Tanaka K, Arif M, Eguchi M, Kyo T, Dohy H, Kamada N
Department of Cancer Cytogenetics, Hiroshima University, Japan.
Blood. 1997 Jan 15;89(2):596-600.
Seven secondary leukemia patients were treated for solid tumors or malignant lymphoma with anticancer drugs or radiation. We studied bone marrow samples from these patients by fluorescence in situ hybridization (FISH). Of the seven patients, three had increased signals for the ABL oncogene (9q34) on interphase nuclei and at metaphase. One of the three patients also had four signals for the CD3 (MLL) region (11q23). Whole painting probes revealed that these chromosomal regions were translocated onto structurally abnormal chromosomes, resulting in partial tri-, tetra- or penta-somy of these regions. We called this type of translocation "segmental jumping translocation (SJT)." SJT of the ABL oncogene was not detected in samples from 15 patients with de novo acute myelocytic leukemia (AML), 12 with myelodysplastic syndrome (MDS), or 20 with chronic myelocytic leukemia (CML) at the chronic phase. Furthermore, monosomy 7 was also found in the patients with the gene amplification. These results indicate that SJT of ABL and/or CD3 (MLL) genes is associated with the leukemogenesis of secondary leukemia. The SJT may be one mechanism of gene amplification.
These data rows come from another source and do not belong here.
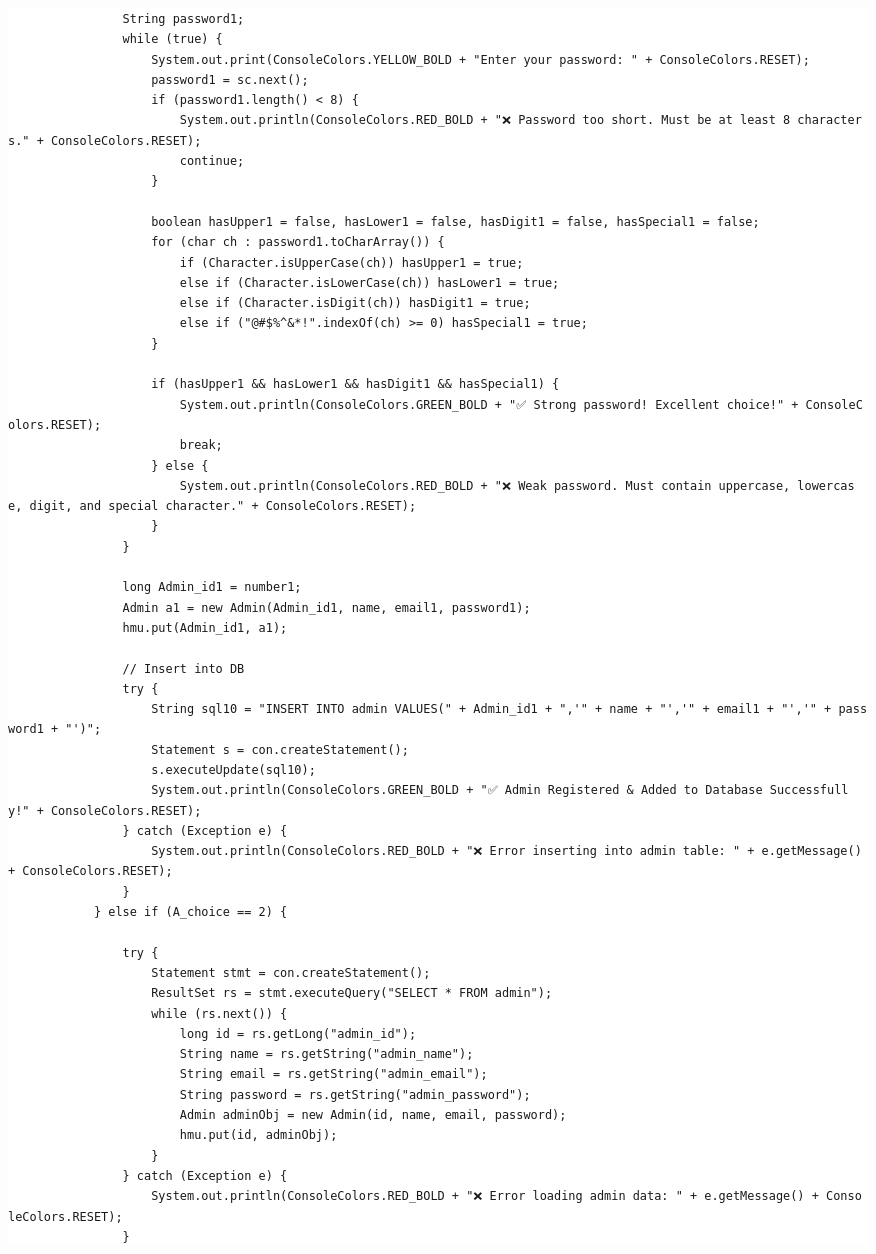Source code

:                     String password1;
                    while (true) {
                        System.out.print(ConsoleColors.YELLOW_BOLD + "Enter your password: " + ConsoleColors.RESET);
                        password1 = sc.next();
                        if (password1.length() < 8) {
                            System.out.println(ConsoleColors.RED_BOLD + "❌ Password too short. Must be at least 8 characters." + ConsoleColors.RESET);
                            continue;
                        }

                        boolean hasUpper1 = false, hasLower1 = false, hasDigit1 = false, hasSpecial1 = false;
                        for (char ch : password1.toCharArray()) {
                            if (Character.isUpperCase(ch)) hasUpper1 = true;
                            else if (Character.isLowerCase(ch)) hasLower1 = true;
                            else if (Character.isDigit(ch)) hasDigit1 = true;
                            else if ("@#$%^&*!".indexOf(ch) >= 0) hasSpecial1 = true;
                        }

                        if (hasUpper1 && hasLower1 && hasDigit1 && hasSpecial1) {
                            System.out.println(ConsoleColors.GREEN_BOLD + "✅ Strong password! Excellent choice!" + ConsoleColors.RESET);
                            break;
                        } else {
                            System.out.println(ConsoleColors.RED_BOLD + "❌ Weak password. Must contain uppercase, lowercase, digit, and special character." + ConsoleColors.RESET);
                        }
                    }

                    long Admin_id1 = number1;
                    Admin a1 = new Admin(Admin_id1, name, email1, password1);
                    hmu.put(Admin_id1, a1);

                    // Insert into DB
                    try {
                        String sql10 = "INSERT INTO admin VALUES(" + Admin_id1 + ",'" + name + "','" + email1 + "','" + password1 + "')";
                        Statement s = con.createStatement();
                        s.executeUpdate(sql10);
                        System.out.println(ConsoleColors.GREEN_BOLD + "✅ Admin Registered & Added to Database Successfully!" + ConsoleColors.RESET);
                    } catch (Exception e) {
                        System.out.println(ConsoleColors.RED_BOLD + "❌ Error inserting into admin table: " + e.getMessage() + ConsoleColors.RESET);
                    }
                } else if (A_choice == 2) {

                    try {
                        Statement stmt = con.createStatement();
                        ResultSet rs = stmt.executeQuery("SELECT * FROM admin");
                        while (rs.next()) {
                            long id = rs.getLong("admin_id");
                            String name = rs.getString("admin_name");
                            String email = rs.getString("admin_email");
                            String password = rs.getString("admin_password");
                            Admin adminObj = new Admin(id, name, email, password);
                            hmu.put(id, adminObj);
                        }
                    } catch (Exception e) {
                        System.out.println(ConsoleColors.RED_BOLD + "❌ Error loading admin data: " + e.getMessage() + ConsoleColors.RESET);
                    }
7例继发性白血病患者曾接受抗癌药物或放疗以治疗实体瘤或恶性淋巴瘤。我们通过荧光原位杂交(FISH)研究了这些患者的骨髓样本。7例患者中,3例在间期核和中期时ABL癌基因(9q34)信号增加。这3例患者中的1例在CD3(MLL)区域(11q23)也有4个信号。全染色体涂抹探针显示这些染色体区域易位到结构异常的染色体上,导致这些区域部分三体、四体或五体。我们将这种类型的易位称为“节段跳跃易位(SJT)”。在15例新发急性髓细胞白血病(AML)、12例骨髓增生异常综合征(MDS)或20例慢性期慢性髓细胞白血病(CML)患者的样本中未检测到ABL癌基因的SJT。此外,在基因扩增的患者中还发现了7号染色体单体。这些结果表明ABL和/或CD3(MLL)基因的SJT与继发性白血病的白血病发生有关。SJT可能是基因扩增的一种机制。